Pour beaucoup d’habitants, ces grandes silhouettes vertes apportent une vraie touche de couleur au paysage. Les voir se poser dans un arbre d’un square ou passer à toute vitesse au-dessus du périphérique donne presque une impression de voyage.

D’autres, en revanche, les supportent mal. Leur cri perçant, répétitif, peut être très bruyant, surtout lorsqu’elles se rassemblent par dizaines ou centaines sur un même arbre pour passer la nuit. Au petit matin en hiver, la scène peut être impressionnante… et assez sonore.

Les scientifiques considèrent désormais la perruche à collier comme une espèce invasive dans plusieurs régions d’Europe. Cela ne veut pas dire “mauvaise” par principe, mais qu’elle n’est pas d’origine locale et qu’elle peut perturber les écosystèmes en place.

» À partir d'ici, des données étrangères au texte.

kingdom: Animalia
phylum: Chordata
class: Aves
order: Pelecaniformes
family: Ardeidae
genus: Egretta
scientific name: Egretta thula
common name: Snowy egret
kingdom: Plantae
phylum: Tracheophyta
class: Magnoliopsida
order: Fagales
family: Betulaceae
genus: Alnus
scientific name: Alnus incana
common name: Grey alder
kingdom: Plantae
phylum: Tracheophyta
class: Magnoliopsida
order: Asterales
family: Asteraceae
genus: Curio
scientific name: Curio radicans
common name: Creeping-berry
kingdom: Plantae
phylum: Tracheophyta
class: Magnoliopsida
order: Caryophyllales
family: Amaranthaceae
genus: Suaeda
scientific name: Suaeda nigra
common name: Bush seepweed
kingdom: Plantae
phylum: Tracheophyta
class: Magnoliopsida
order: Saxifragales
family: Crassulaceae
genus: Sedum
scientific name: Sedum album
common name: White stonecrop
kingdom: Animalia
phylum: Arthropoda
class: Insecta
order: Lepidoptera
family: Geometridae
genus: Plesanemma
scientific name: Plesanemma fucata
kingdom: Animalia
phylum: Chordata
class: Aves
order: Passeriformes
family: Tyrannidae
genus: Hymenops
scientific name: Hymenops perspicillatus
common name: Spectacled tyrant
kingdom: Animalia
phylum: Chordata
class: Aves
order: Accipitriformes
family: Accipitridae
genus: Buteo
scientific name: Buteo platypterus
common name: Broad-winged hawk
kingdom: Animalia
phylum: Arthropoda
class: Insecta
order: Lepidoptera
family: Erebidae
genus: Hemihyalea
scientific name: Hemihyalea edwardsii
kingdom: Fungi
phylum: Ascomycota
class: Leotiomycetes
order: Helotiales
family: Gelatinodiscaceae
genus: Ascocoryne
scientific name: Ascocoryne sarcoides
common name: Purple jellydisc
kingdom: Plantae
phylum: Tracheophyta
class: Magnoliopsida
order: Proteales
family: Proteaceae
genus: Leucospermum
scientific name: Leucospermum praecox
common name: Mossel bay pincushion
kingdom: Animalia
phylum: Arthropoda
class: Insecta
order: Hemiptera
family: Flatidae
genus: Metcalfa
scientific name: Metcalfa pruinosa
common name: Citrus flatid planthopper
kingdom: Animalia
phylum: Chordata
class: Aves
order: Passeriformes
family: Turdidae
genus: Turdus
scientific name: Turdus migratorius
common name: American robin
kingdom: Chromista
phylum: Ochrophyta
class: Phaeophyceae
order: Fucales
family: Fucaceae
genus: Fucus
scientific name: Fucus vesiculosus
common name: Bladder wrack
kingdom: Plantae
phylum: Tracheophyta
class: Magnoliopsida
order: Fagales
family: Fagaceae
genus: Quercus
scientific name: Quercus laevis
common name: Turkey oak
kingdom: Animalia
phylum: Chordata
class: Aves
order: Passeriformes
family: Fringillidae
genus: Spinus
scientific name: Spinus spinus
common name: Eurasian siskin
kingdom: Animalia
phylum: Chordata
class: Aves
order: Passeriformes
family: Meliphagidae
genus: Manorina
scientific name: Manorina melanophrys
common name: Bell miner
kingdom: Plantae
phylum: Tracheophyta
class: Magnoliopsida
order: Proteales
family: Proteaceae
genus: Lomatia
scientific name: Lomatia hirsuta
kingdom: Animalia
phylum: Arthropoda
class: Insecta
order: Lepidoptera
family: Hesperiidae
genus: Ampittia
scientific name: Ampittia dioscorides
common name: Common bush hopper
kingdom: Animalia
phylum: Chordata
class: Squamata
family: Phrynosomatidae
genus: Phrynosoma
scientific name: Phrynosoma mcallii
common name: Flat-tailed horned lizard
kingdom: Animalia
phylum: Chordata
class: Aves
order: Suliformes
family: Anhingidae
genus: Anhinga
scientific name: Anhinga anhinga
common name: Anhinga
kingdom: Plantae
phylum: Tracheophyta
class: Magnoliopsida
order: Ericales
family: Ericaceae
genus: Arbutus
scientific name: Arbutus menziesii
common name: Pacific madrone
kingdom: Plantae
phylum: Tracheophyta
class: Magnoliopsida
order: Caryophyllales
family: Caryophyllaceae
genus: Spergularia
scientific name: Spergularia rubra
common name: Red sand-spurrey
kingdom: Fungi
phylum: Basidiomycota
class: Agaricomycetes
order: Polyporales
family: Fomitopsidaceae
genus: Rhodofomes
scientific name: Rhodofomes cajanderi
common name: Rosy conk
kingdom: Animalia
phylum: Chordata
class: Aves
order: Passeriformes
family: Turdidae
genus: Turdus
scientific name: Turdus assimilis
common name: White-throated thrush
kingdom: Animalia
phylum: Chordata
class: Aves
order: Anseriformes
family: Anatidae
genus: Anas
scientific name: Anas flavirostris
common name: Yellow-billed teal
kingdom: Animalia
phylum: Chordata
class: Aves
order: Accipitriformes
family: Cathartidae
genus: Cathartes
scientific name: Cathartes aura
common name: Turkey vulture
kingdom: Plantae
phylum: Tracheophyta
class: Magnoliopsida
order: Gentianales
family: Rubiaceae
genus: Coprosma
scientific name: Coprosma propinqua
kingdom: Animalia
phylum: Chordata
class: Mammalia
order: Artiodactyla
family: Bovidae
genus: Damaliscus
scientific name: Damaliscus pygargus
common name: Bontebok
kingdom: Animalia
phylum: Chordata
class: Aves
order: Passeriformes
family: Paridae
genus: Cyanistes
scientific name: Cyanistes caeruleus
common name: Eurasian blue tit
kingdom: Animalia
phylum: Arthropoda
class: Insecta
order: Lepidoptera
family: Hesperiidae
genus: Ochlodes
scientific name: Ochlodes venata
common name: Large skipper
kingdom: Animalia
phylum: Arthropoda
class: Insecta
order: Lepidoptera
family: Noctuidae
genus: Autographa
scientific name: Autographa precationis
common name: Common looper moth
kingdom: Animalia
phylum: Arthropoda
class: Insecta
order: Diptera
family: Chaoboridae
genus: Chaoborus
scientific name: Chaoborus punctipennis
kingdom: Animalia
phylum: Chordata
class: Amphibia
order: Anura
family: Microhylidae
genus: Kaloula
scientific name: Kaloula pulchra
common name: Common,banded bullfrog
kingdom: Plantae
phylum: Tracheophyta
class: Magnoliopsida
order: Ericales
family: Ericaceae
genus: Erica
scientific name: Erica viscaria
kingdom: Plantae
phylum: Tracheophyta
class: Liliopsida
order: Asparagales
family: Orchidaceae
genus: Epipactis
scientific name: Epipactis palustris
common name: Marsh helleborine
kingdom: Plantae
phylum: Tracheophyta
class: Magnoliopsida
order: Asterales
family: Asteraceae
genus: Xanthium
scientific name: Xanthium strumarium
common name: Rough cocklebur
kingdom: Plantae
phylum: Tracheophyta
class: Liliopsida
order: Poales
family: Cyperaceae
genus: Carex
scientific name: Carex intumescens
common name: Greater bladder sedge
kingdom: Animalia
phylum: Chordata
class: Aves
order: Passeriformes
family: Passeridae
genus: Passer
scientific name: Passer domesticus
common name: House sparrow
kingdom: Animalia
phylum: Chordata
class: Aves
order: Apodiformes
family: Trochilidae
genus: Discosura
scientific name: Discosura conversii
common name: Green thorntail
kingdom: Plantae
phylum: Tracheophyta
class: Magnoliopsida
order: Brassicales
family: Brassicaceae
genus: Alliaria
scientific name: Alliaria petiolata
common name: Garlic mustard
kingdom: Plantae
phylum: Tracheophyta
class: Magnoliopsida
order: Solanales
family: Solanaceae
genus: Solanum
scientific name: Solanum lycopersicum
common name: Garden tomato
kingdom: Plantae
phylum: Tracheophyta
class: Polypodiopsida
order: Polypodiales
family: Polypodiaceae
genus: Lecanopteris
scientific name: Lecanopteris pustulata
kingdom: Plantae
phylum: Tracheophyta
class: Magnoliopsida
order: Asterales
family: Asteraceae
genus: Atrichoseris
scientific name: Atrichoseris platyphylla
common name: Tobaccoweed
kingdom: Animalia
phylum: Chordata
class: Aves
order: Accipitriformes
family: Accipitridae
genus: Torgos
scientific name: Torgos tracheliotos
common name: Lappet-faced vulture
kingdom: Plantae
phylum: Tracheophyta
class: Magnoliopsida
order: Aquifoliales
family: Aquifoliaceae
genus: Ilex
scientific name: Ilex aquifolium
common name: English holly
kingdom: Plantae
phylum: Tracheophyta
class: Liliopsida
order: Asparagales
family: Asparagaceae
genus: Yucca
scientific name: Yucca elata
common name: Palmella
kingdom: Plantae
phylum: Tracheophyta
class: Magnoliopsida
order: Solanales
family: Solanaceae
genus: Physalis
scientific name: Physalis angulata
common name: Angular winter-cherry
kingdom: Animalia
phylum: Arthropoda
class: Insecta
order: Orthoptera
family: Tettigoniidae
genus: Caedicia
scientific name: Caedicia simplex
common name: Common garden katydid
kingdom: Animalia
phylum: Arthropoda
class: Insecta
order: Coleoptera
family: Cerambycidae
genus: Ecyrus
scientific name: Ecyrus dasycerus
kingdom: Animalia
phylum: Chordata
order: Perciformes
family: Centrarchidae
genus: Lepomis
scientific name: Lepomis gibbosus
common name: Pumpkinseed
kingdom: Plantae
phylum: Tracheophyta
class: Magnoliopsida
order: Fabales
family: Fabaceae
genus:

Elle occupe par exemple des cavités dans les arbres qui pourraient servir à d’autres oiseaux nicheurs comme les pics ou certaines mésanges. Elle peut aussi entrer en concurrence pour la nourriture, surtout dans les zones où les ressources sont limitées.

Faut-il s’inquiéter pour la biodiversité locale ?

La question est délicate. Faut-il se réjouir de cette présence exotique ou chercher à la limiter ? Même parmi les experts, les avis ne sont pas totalement alignés.

En Île-de-France, la stratégie actuelle repose surtout sur la surveillance. Les chercheurs suivent l’évolution des effectifs, étudient les comportements, analysent l’impact sur les autres espèces d’oiseaux, mais aussi sur certains arbres fruitiers ou cultures.

Jusqu’ici, il n’y a pas d’alerte massive lancée auprès du grand public. Cependant, le statut d’espèce invasive invite à la prudence. Une espèce peut être à la fois captivante à observer et source de déséquilibres si sa population continue à augmenter très vite.

En clair, il ne s’agit ni de paniquer, ni d’ignorer totalement la question, mais de rester informé et d’éviter de favoriser activement leur expansion, par exemple en les nourrissant régulièrement.

Comment bien observer les perruches vertes en Île-de-France ?

Vous avez envie de les voir de plus près sans prendre l’avion pour l’Inde ? Bonne nouvelle, un simple trajet en RER ou en métro peut suffire.

Pour augmenter vos chances d’observation :

  • venez tôt le matin ou en fin de journée, périodes où elles sont les plus actives
  • regardez attentivement la cime des grands arbres, en particulier les platanes isolés ou les arbres proches de grandes pelouses
  • ouvrez l’oreille à leur cri aigu, un “kiik-kiik” répété qui porte loin

Pour ne pas les déranger, quelques règles simples aident vraiment :

  • restez à distance raisonnable, observez plutôt avec des jumelles
  • évitez de les nourrir, même si la tentation est forte
  • si vous prenez des photos, ne mettez pas de flash et bougez calmement

Vous pouvez aussi noter vos observations : lieu, date, heure, nombre approximatif d’oiseaux. Certaines associations naturalistes collectent ce type de données pour mieux suivre l’évolution de la colonisation. Votre simple balade peut ainsi contribuer à la connaissance scientifique.

Une nouvelle voisine avec laquelle apprendre à cohabiter

L’histoire des perruches vertes en Île-de-France raconte beaucoup de choses sur notre époque. Le commerce d’animaux de compagnie, les transports aériens, la mondialisation… En quelques décennies, un incident dans un aéroport a suffi pour changer l’ambiance sonore et visuelle de nos parcs.

La prochaine fois qu’un groupe de perruches traversera le ciel au-dessus d’un rond-point, d’un stade ou d’une cour d’école, vous saurez qu’elles ne sont pas là par hasard. Derrière ce plumage éclatant, il y a une histoire de fuite, d’adaptation et de conquête silencieuse.

À vous maintenant de choisir comment les regarder. Comme une nuisance de plus dans une ville déjà bruyante. Ou comme un rappel, un peu surprenant, que la nature trouve encore des moyens de se glisser dans notre quotidien urbain, parfois là où on l’attend le moins.